R – Calculating P-value from an Arbitrary Distribution

Question

I hope this isn't a silly question. Let's say I have some arbitrary continuous distribution. I also have a statistic, and I'd like to use this arbitrary distribution to get a p-value for this statistic.

I realize that in R it's easy to do this as long as your distribution fits one of the built-in ones, like if it's normal. But is there an easy way to do this with any given distribution, without making that kind of assumption?

Answer 1

If you have a cumulative distribution function $F$, then calculating the $p$-value for given statistic $T$ is simply $1-F(T)$. This is straightforward in R. If you have probability density function on the other hand, then $F(x)=\int_{-\infty}^xp(t)dt$. You can find this integral analytically or numerically. In R this will look like this:

dF <- function(x)dnorm(x)
pF <- function(q)integrate(dF,-Inf,q)$value 

> pF(1)
[1] 0.8413448
> pnorm(1)
[1] 0.8413447

You can tune integrate for better accuracy. This of course may fail for specific cases, when the integral does not behave well, but it should work for majority of the density functions.

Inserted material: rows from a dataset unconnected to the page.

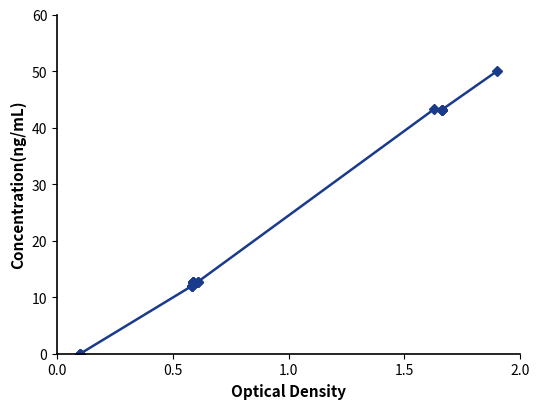

How many series are shown in this chart?

1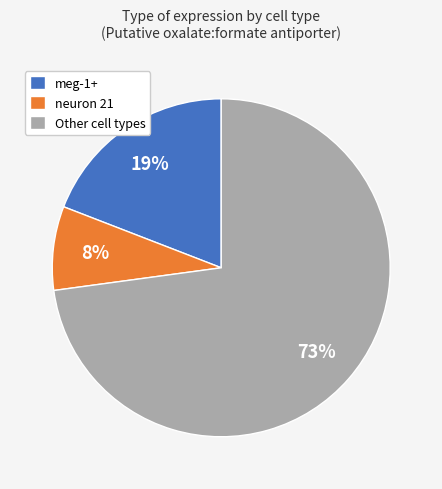

How many segments does this pie chart have?

3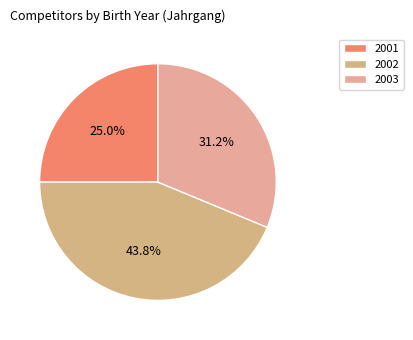

What is the smallest slice in the pie chart?

2001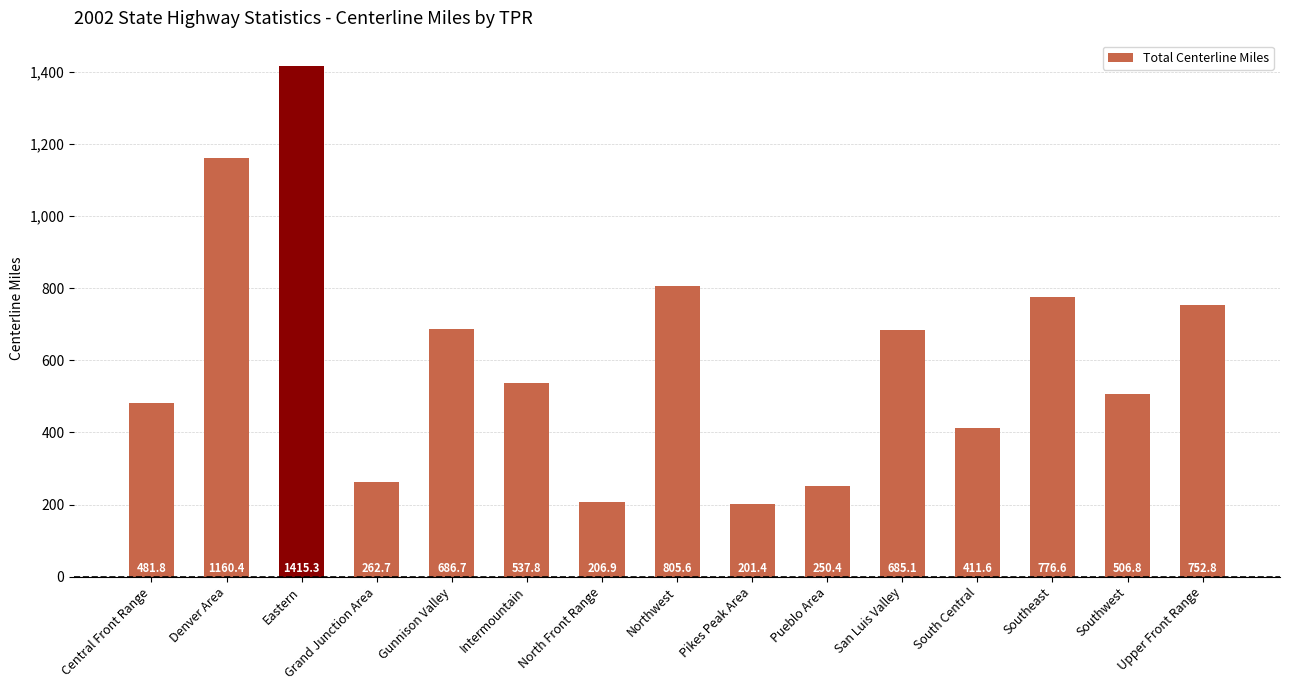

Reading left to right, list all the values displayed in this chart.

481.8	1160.4	1415.3	262.7	686.7	537.8	206.9	805.6	201.4	250.4	685.1	411.6	776.6	506.8	752.8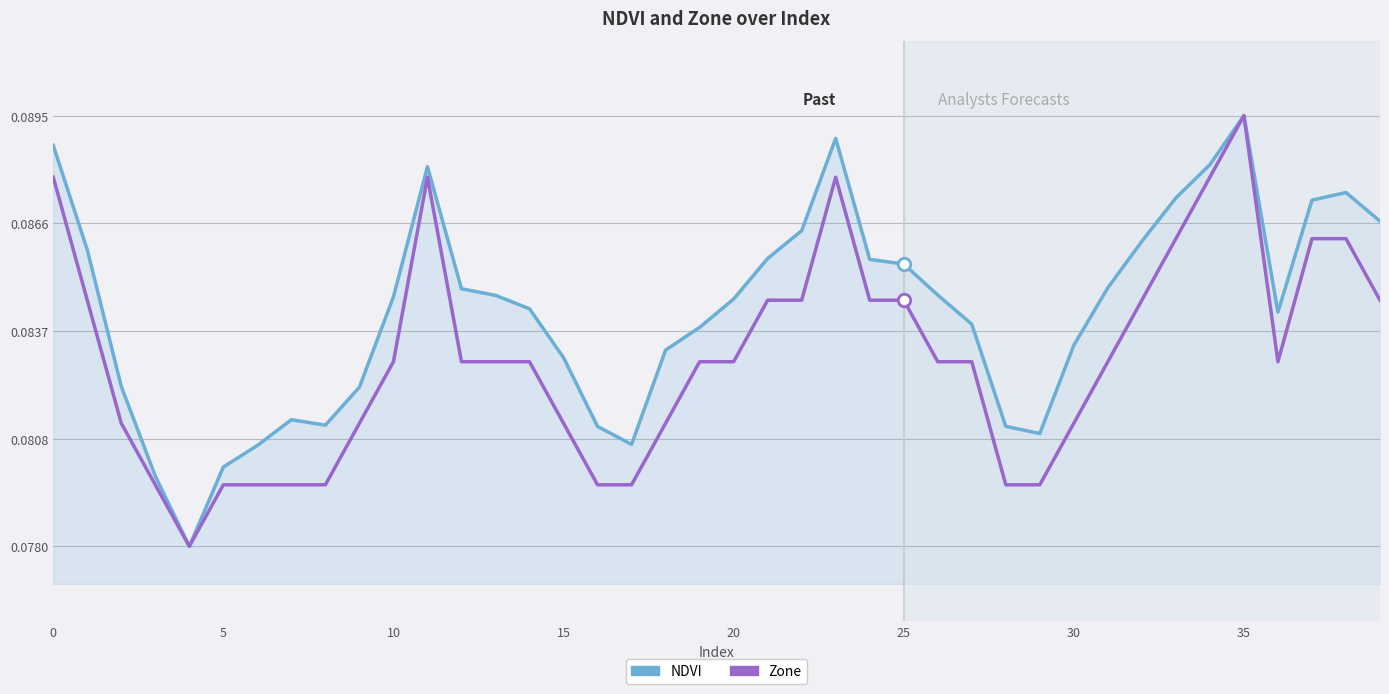

What are all the series names shown in the legend?

NDVI, Zone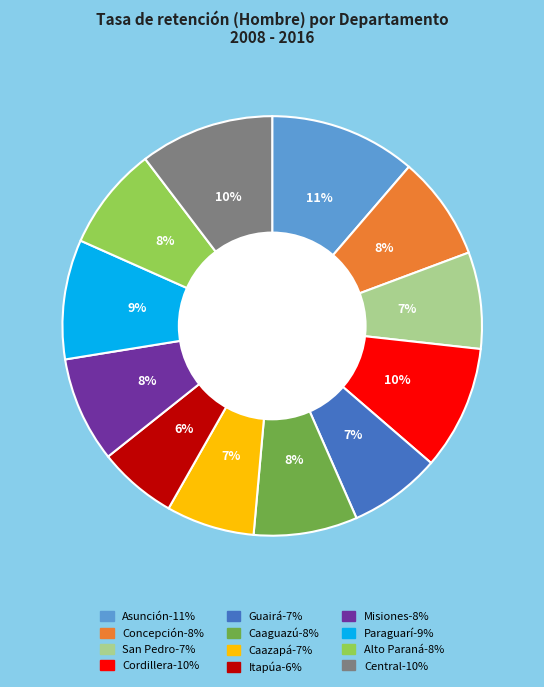

Which slice is the smallest?

Itapúa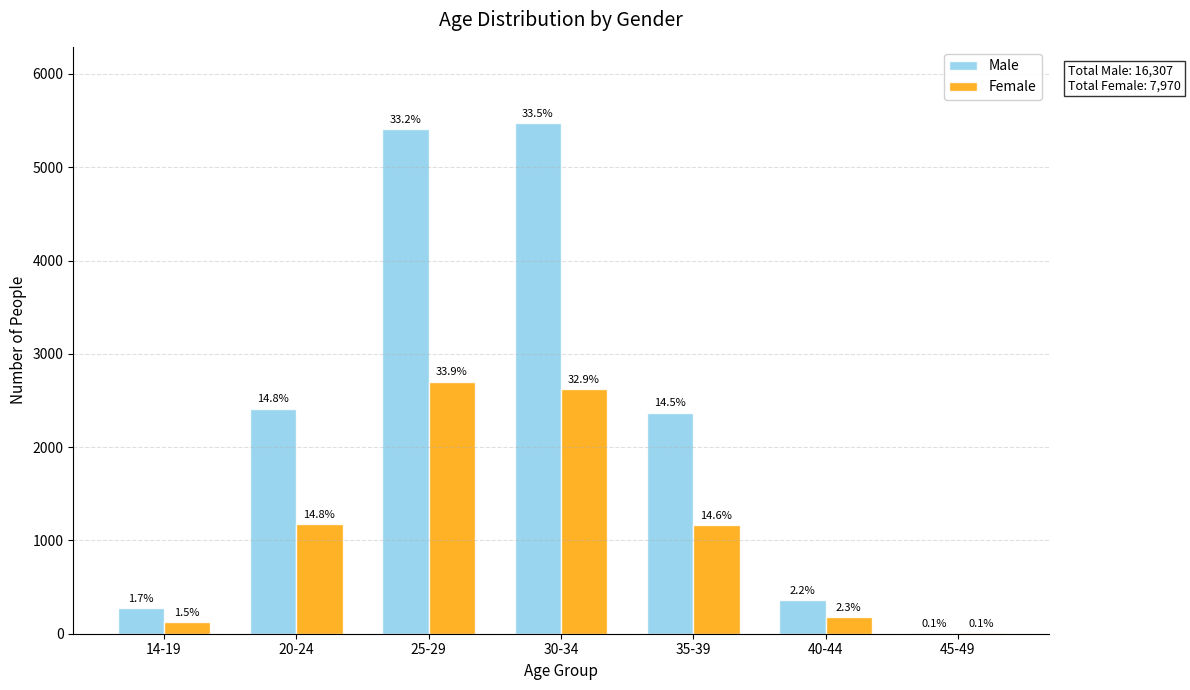

What are all the series names shown in the legend?

Male, Female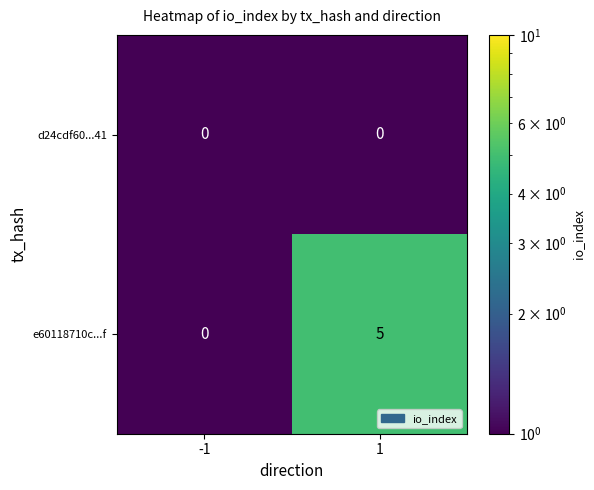

Rank the series by their maximum value, from highest to lowest.

e60118710c...f, d24cdf60...41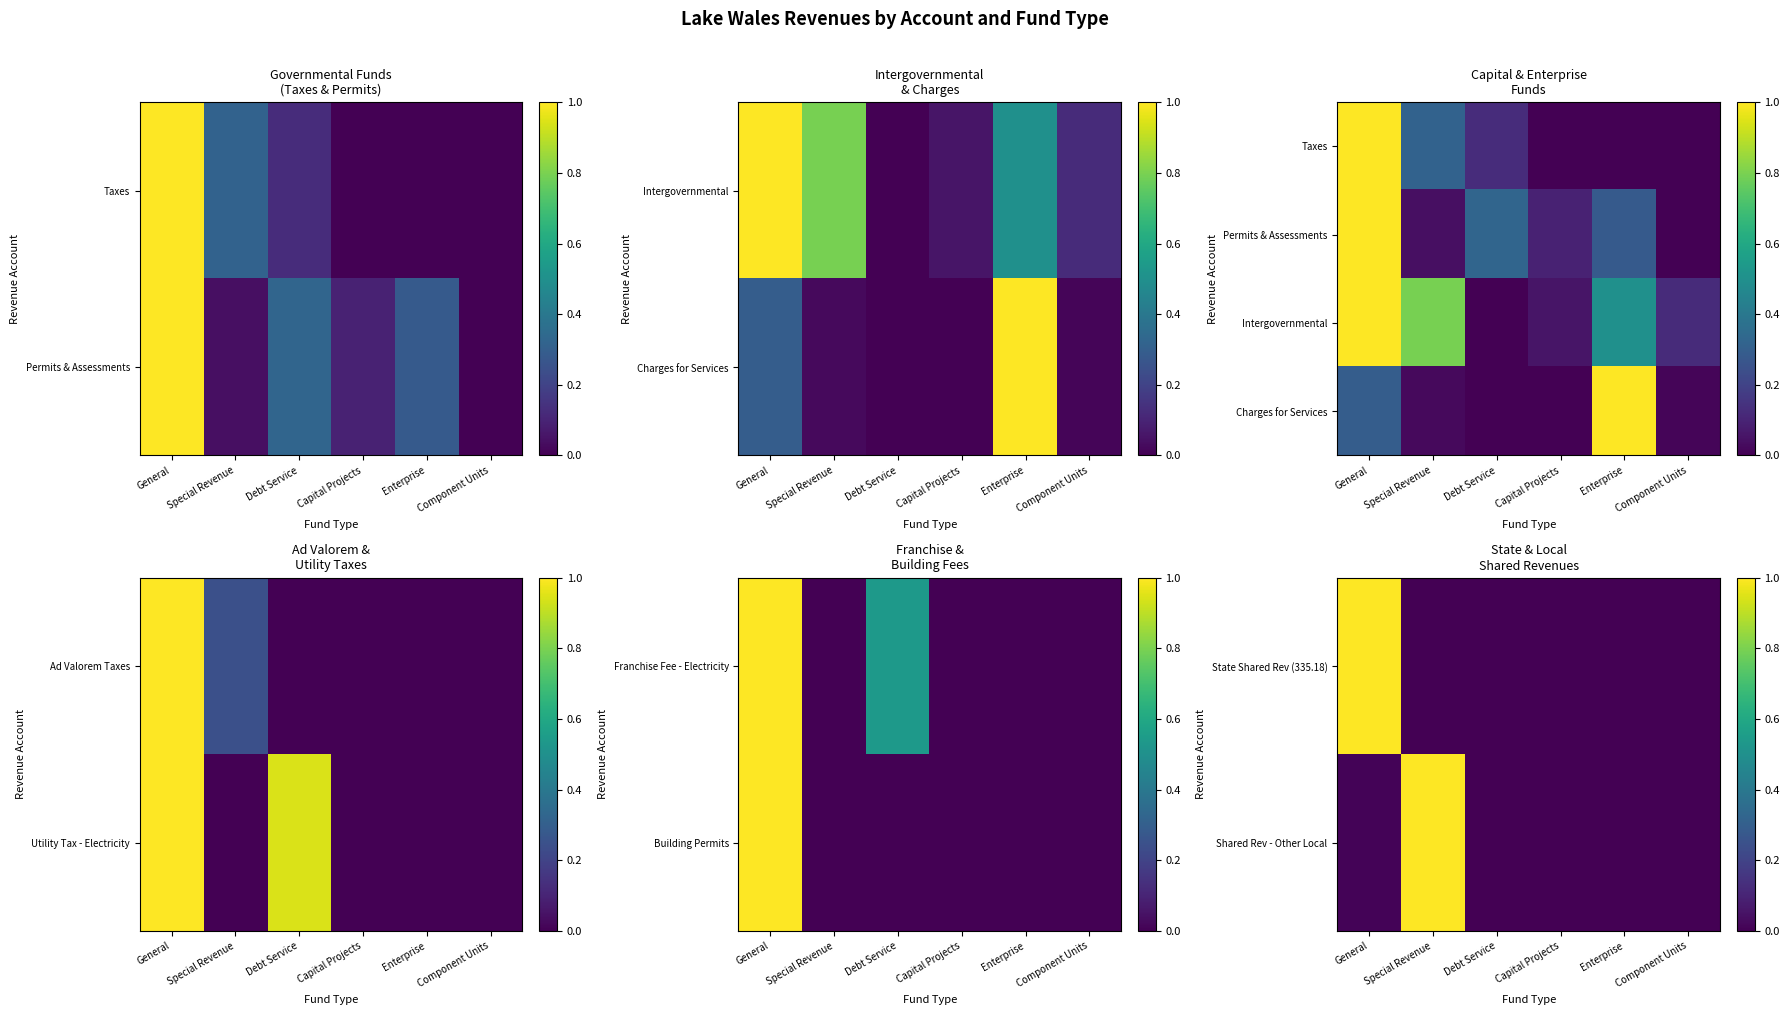

List the labels in order of State Shared Rev (335.18) value, largest first.

General, Special Revenue, Debt Service, Capital Projects, Enterprise, Component Units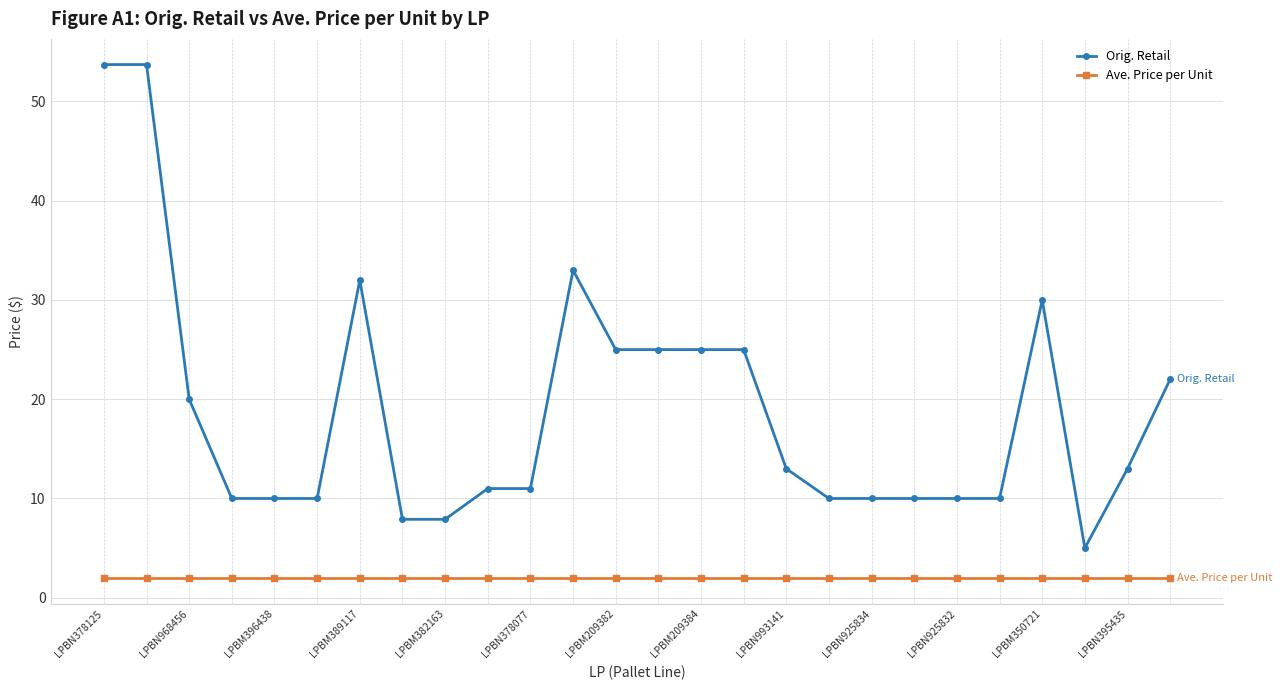

What is the value of the Orig. Retail point at the 23rd from the left?

30.0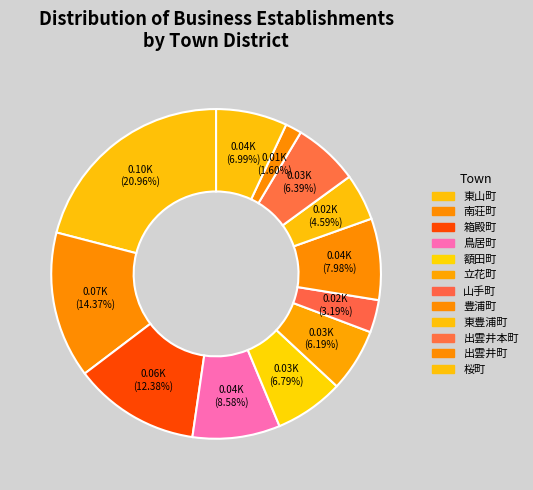

What percentage do 鳥居町 and 東山町 together represent?

29.5%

You can of course pass parameters into pF, if you have several parameter values to try-out and do not want to redefine dF each time.

dF <- function(x,mean=0,sd=1)dnorm(x,mean=mean,sd=sd)
pF <- function(q,mean=0,sd=1)integrate(dF,-Inf,q,mean=mean,sd=sd)$value 

> pF(1,1,1)
[1] 0.5
> pnorm(1,1,1)
[1] 0.5

Of course you can also use Monte-Carlo methods as detailed by @suncoolsu, this would be just another numerical method for integration.